The level determination module 403 may calculate a bottleneck window score during a window and determine a state level based on the bottleneck window score. The window may refer to one of sections into which a section is divided by a preset constant time.

In an embodiment, the level determination module 403 may determine the bottleneck score of the corresponding window by calculating the delay event during the window of a specified time interval. The level determination module 403 may calculate the determined bottleneck score with a state score according to the LCD state, the resource limitation state, and/or the pressure stall info (PSI) to determine the bottleneck window score.

The level determination module 403 may determine the state level based on the determined bottleneck window score. The level determination module 403 may transition a level according to the determined state level.

The hint trigger module 404 may detect a state level transition and determine whether the state level transition is higher than or equal to a specified level. The hint trigger module 404 may transmit the hint to the resource control module 405 when the transitioned state level is higher than or equal to a specified level. The hint may refer to information about the transitioned state level.

The hint trigger module 404 may transmit the hint to the resource control module 405, so that it is possible to quickly secure necessary resources according to the state level transition.

The resource control module 405 may secure resources by controlling the system of the electronic device 400 corresponding to the hint. In an embodiment, the resource control module 405 may boost the clock and release the limit corresponding to the hint.

In an embodiment, the resource control module 405 may preemptively secure a memory corresponding to the hint.

In an embodiment, the resource control module 405 may limit a background process. For example, the resource control module 405 may freeze and limit the background process other than the entering app.

In an embodiment, the resource control module 405 may determine an app having interaction with the user of the electronic device 400 as a top priority app, and reduce a race condition with the background process to the maximum to guarantee the operation of the top-priority app even in a bottleneck state.

■ INFORMATION PROVIDED ■

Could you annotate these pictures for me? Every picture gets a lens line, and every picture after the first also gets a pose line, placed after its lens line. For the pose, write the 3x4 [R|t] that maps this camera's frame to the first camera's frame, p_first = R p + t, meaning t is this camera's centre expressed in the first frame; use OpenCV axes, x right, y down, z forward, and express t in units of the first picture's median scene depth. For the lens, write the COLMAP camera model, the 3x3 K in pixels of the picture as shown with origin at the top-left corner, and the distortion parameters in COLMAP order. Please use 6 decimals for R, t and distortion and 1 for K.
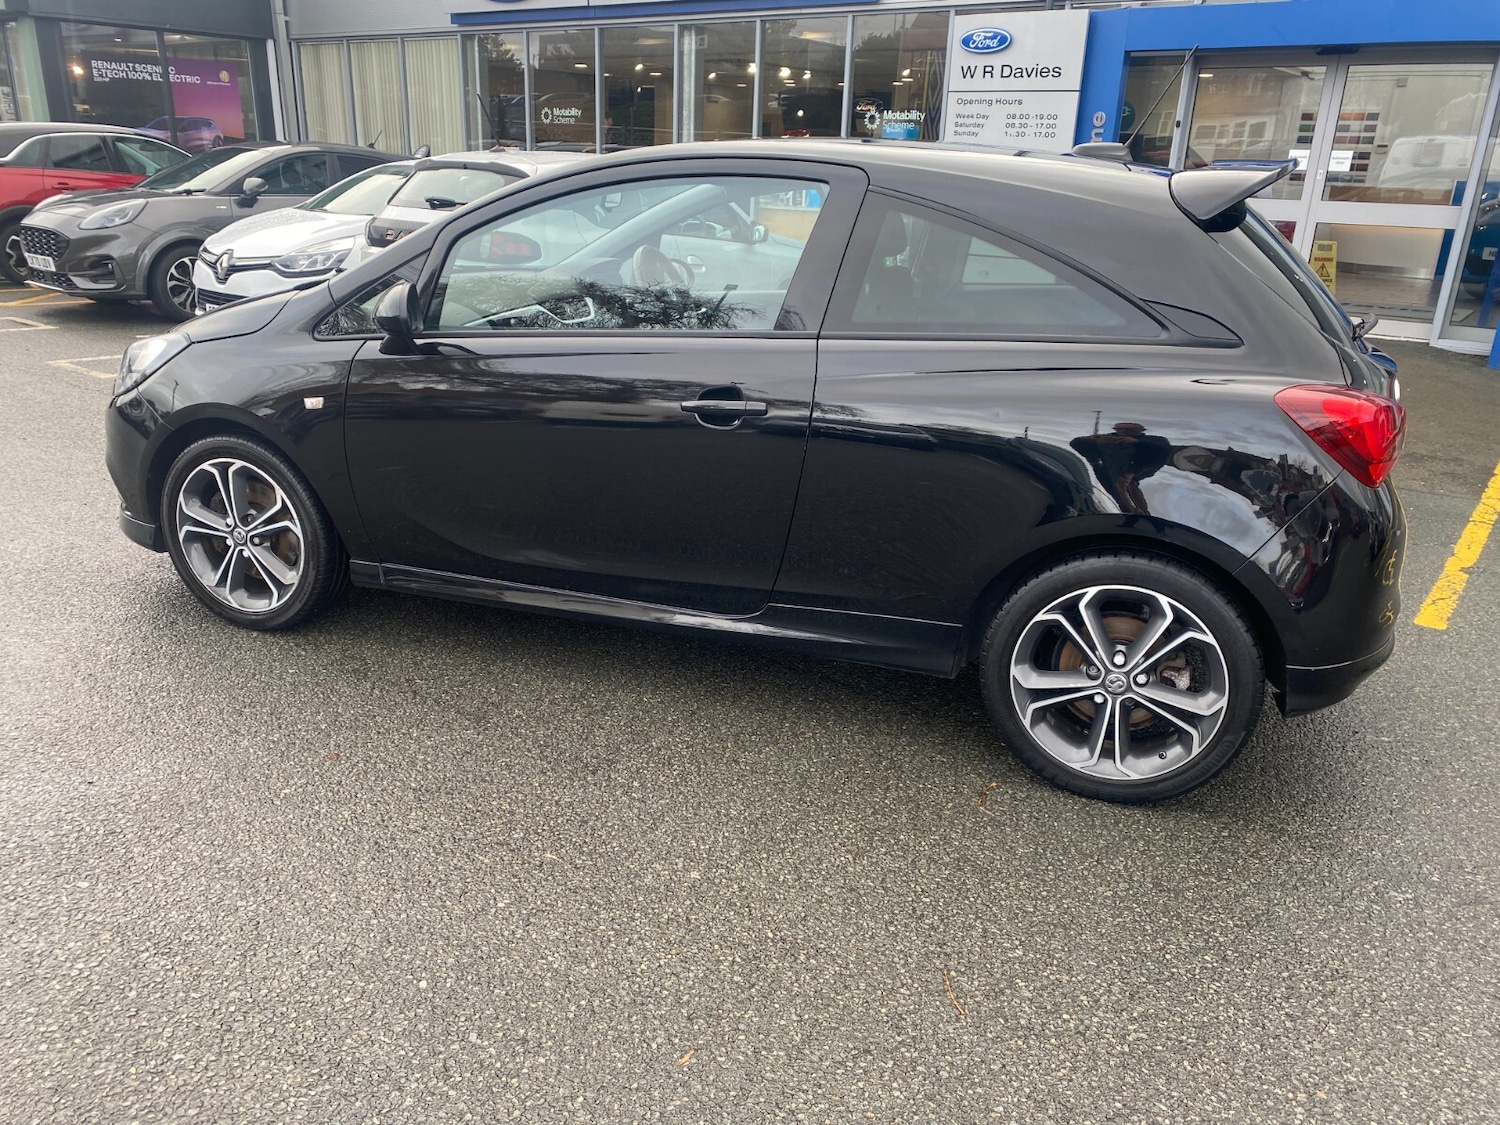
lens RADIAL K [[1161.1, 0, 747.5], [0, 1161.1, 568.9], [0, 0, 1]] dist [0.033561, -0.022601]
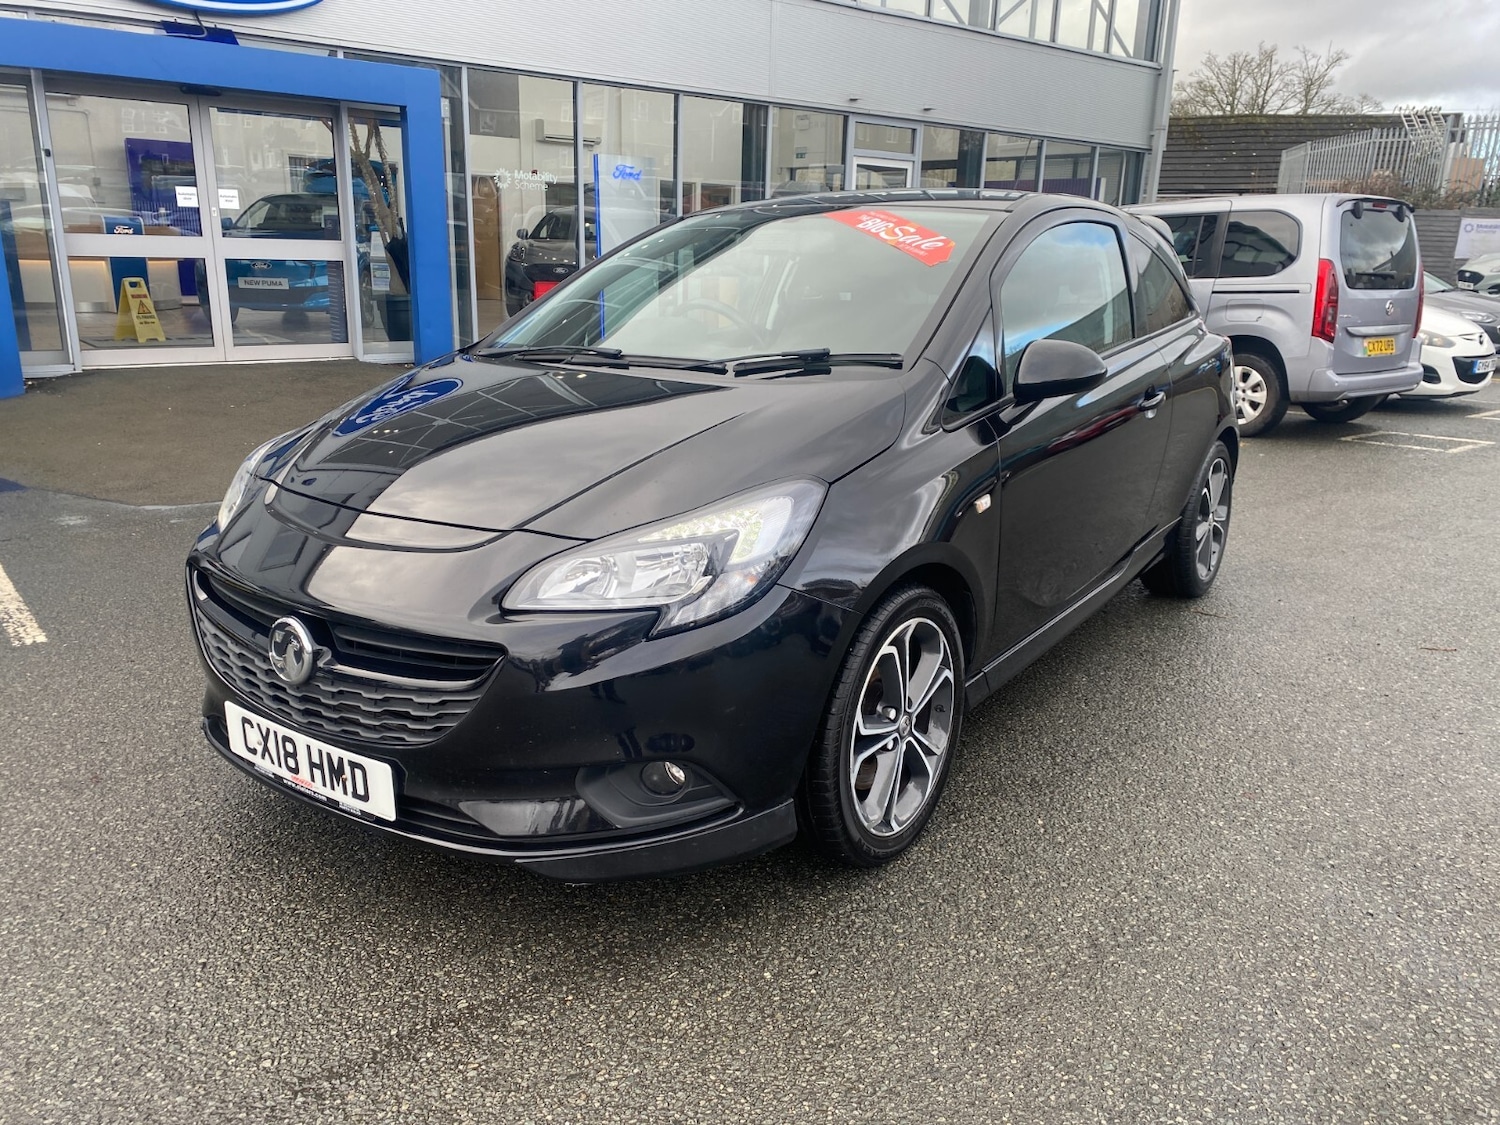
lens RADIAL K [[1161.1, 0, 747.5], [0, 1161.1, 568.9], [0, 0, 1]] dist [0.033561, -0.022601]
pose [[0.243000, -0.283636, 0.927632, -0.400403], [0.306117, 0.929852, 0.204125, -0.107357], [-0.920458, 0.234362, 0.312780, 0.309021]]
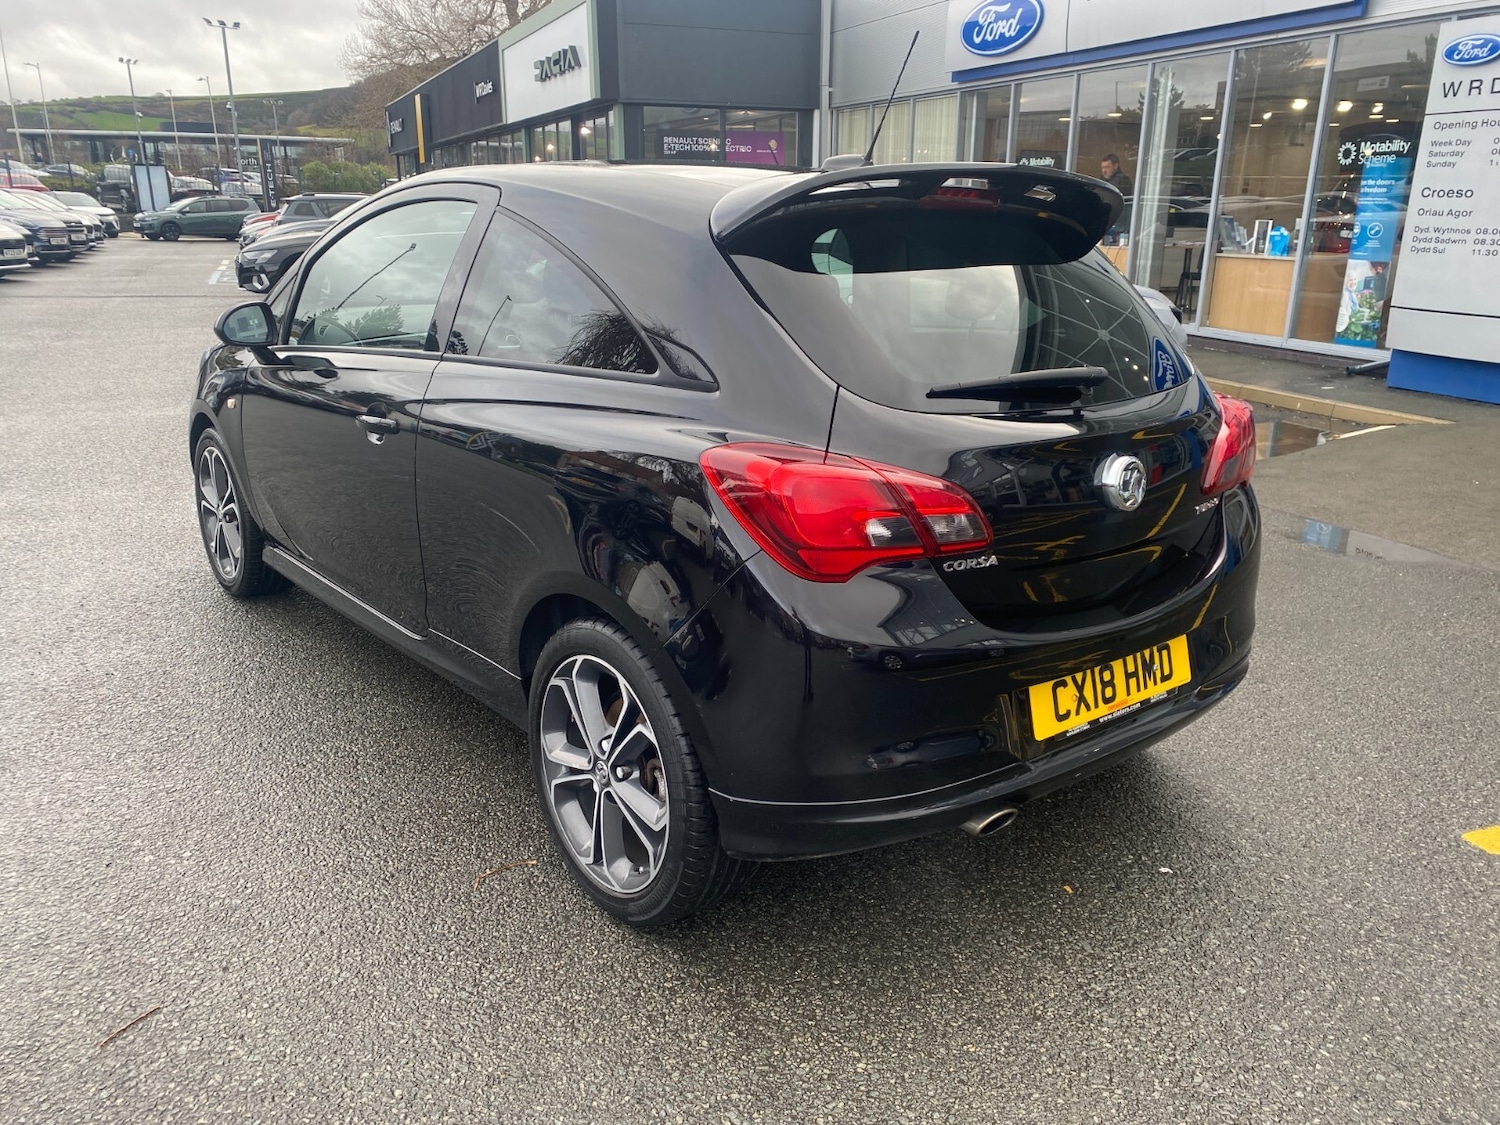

■ SET OF TASKS ■
1 > In the excerpt on resource control, how would you translate this sentence into Spanish: "In an embodiment, the resource control module 405 may preemptively secure a memory corresponding to the hint."
2 > According to the excerpt on resource control, under what condition does the hint trigger module 404 transmit the hint to the resource control module 405?

■ COMPLETED EXERCISE ■
1 > En una realización, el módulo de control de recursos 405 puede asegurar de forma preventiva una memoria correspondiente a la indicación.

2 > When the transitioned state level is higher than or equal to a specified level.